**Work required**
Only one stretch of the data below is needed. Output the lines from the one with "4: (236, 49, 4.01)" up to and including the one with "30: (316, 180, 2.47)", exactly as they stand.

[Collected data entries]
Start of Block

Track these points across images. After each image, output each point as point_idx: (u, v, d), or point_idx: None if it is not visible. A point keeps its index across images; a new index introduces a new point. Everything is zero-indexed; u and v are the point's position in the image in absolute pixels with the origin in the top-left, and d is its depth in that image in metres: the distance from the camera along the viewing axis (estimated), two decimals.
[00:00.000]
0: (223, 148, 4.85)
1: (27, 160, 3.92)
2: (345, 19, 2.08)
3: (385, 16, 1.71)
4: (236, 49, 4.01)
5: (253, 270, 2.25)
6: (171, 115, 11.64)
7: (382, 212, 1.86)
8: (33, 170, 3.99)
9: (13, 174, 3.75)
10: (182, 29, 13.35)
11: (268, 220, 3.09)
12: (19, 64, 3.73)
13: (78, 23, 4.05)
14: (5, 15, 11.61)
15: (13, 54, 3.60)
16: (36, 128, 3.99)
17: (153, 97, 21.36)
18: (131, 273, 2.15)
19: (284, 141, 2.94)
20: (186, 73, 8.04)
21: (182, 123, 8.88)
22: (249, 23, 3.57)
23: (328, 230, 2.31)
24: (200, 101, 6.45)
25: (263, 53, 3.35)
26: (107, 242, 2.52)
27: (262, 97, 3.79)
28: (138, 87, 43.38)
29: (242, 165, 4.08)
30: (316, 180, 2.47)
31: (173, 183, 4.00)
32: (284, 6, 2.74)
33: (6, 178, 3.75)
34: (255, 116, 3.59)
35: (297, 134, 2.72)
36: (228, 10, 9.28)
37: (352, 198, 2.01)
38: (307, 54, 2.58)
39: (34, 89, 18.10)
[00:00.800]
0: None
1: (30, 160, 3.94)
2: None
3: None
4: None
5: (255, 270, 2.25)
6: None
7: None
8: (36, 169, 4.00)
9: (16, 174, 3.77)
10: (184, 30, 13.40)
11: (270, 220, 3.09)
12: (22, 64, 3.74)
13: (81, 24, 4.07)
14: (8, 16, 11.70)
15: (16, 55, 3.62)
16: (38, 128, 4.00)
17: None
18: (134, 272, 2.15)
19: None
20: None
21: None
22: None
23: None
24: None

End of Block

**Task answer**
4: (236, 49, 4.01)
5: (253, 270, 2.25)
6: (171, 115, 11.64)
7: (382, 212, 1.86)
8: (33, 170, 3.99)
9: (13, 174, 3.75)
10: (182, 29, 13.35)
11: (268, 220, 3.09)
12: (19, 64, 3.73)
13: (78, 23, 4.05)
14: (5, 15, 11.61)
15: (13, 54, 3.60)
16: (36, 128, 3.99)
17: (153, 97, 21.36)
18: (131, 273, 2.15)
19: (284, 141, 2.94)
20: (186, 73, 8.04)
21: (182, 123, 8.88)
22: (249, 23, 3.57)
23: (328, 230, 2.31)
24: (200, 101, 6.45)
25: (263, 53, 3.35)
26: (107, 242, 2.52)
27: (262, 97, 3.79)
28: (138, 87, 43.38)
29: (242, 165, 4.08)
30: (316, 180, 2.47)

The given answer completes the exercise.